PASSAGE PROVIDED.
--- START ---

The goal of the Kernel DMA feature is to enable the user to start DMA operations from kernels when executing them on RefSi M1 and wait for these operations to complete. DMA operations started this way transfer data between global and local memory. It is intended to be a reference implementation that can be used to understand how such a feature can be implemented and exposed through the oneAPI Construction Kit.
One use case for Kernel DMA is to implement tiling of data stored in global buffers, using local memory as temporary storage for the data tiles. When DMA is supported by the hardware, it is typically a much faster way of transferring data compared to manually fetching the data using regular load and store instructions in the kernel, which potentially goes through a data cache. Data transfers should happen asynchronously, so that double-buffering techniques can be used to perform data transfer in parallel with computation in the kernel.
Operations
Two new operations are introduced with this feature: start DMA operation and wait for DMA operation to finish. Both operations can be triggered in the same way as existing IO-mapped operations such as ‘exit’, ‘print’ and ‘barrier’. This is done by either writing to or reading from registers in the dma_io memory region (0x20002000 to 0x200020ff for RefSi M1).
Start DMA Operation
Starting a new DMA operation can be done by setting the LSB of the DMA Transfer Control register to one. When this happens, all of the DMA-related registers for that hart are read and a DMA operation is enqueued. Once a transfer has been started on a hart, further transfers can be started without having to wait for the first transfer to finish. This allows for multiple DMA transfers to be outstanding for a hart at any given time. The maximum number of concurrent transfers is implementation-dependent.
Each write to this register with the LSB set results in a copy of the DMA registers, so that existing transfers are not affected. However, writes may block if the number of maximum concurrent transfers is reached and until the new transfer can be added to the queue.
After starting a transfer, it is common to immediately read the DMA Started Sequence register to retrieve the ID allocated for the transfer.
Wait For DMA Operation to Finish
Waiting for a previously-started DMA operation to complete can be done by repeatedly reading the DMA Completed Sequence register until the returned value is greater or equal to the DMA transfer ID. An alternative approach is to write the DMA transfer ID to the DMA Completed Sequence register, which blocks the hart until the corresponding DMA transfer is complete.

--- END ---

GIVEN RECORDS.
--- START ---

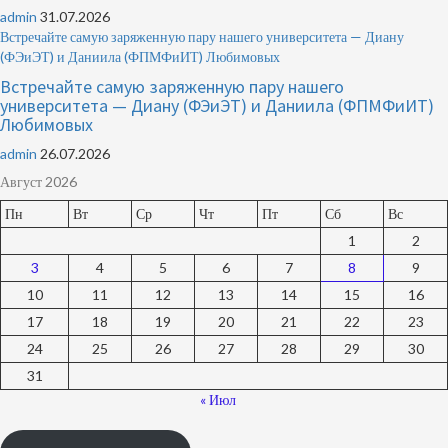
admin
31.07.2026
Встречайте самую заряженную пару нашего университета — Диану
(ФЭиЭТ) и Даниила (ФПМФиИТ) Любимовых
Встречайте самую заряженную пару нашего
университета — Диану (ФЭиЭТ) и Даниила (ФПМФиИТ)
Любимовых
admin
26.07.2026
Август 2026
Пн
Вт
Ср
Чт
Пт
Сб
Вс
1
2
3
4
5
6
7
8
9
10
11
12
13
14
15
16
17
18
19
20
21
22
23
24
25
26
27
28
29
30
31
« Июл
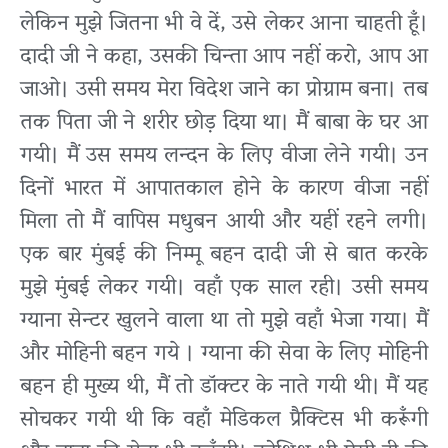
लेकिन मुझे जितना भी वे दें, उसे लेकर आना चाहती हूँ।
दादी जी ने कहा, उसकी चिन्ता आप नहीं करो, आप आ
जाओ। उसी समय मेरा विदेश जाने का प्रोग्राम बना। तब
तक पिता जी ने शरीर छोड़ दिया था। मैं बाबा के घर आ
गयी। मैं उस समय लन्दन के लिए वीजा लेने गयी। उन
दिनों भारत में आपातकाल होने के कारण वीजा नहीं
मिला तो मैं वापिस मधुबन आयी और यहीं रहने लगी।
एक बार मुंबई की निम्मू बहन दादी जी से बात करके
मुझे मुंबई लेकर गयी। वहाँ एक साल रही। उसी समय
ग्याना सेन्टर खुलने वाला था तो मुझे वहाँ भेजा गया। मैं
और मोहिनी बहन गये । ग्याना की सेवा के लिए मोहिनी
बहन ही मुख्य थी, मैं तो डॉक्टर के नाते गयी थी। मैं यह
सोचकर गयी थी कि वहाँ मेडिकल प्रैक्टिस भी करूँगी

--- END ---

REQUIRED TASKS.
1: According to the Kernel DMA passage, what address range does the dma_io memory region cover on RefSi M1?
2: Reproduce the Kernel DMA passage word for word, beginning at the words "Each write to" and stopping after "to the queue.".
Work from the Kernel DMA passage alone, not from the material.

ANSWERS FOR EACH ITEM.
1: 0x20002000 to 0x200020ff.

2:
Each write to this register with the LSB set results in a copy of the DMA registers, so that existing transfers are not affected. However, writes may block if the number of maximum concurrent transfers is reached and until the new transfer can be added to the queue.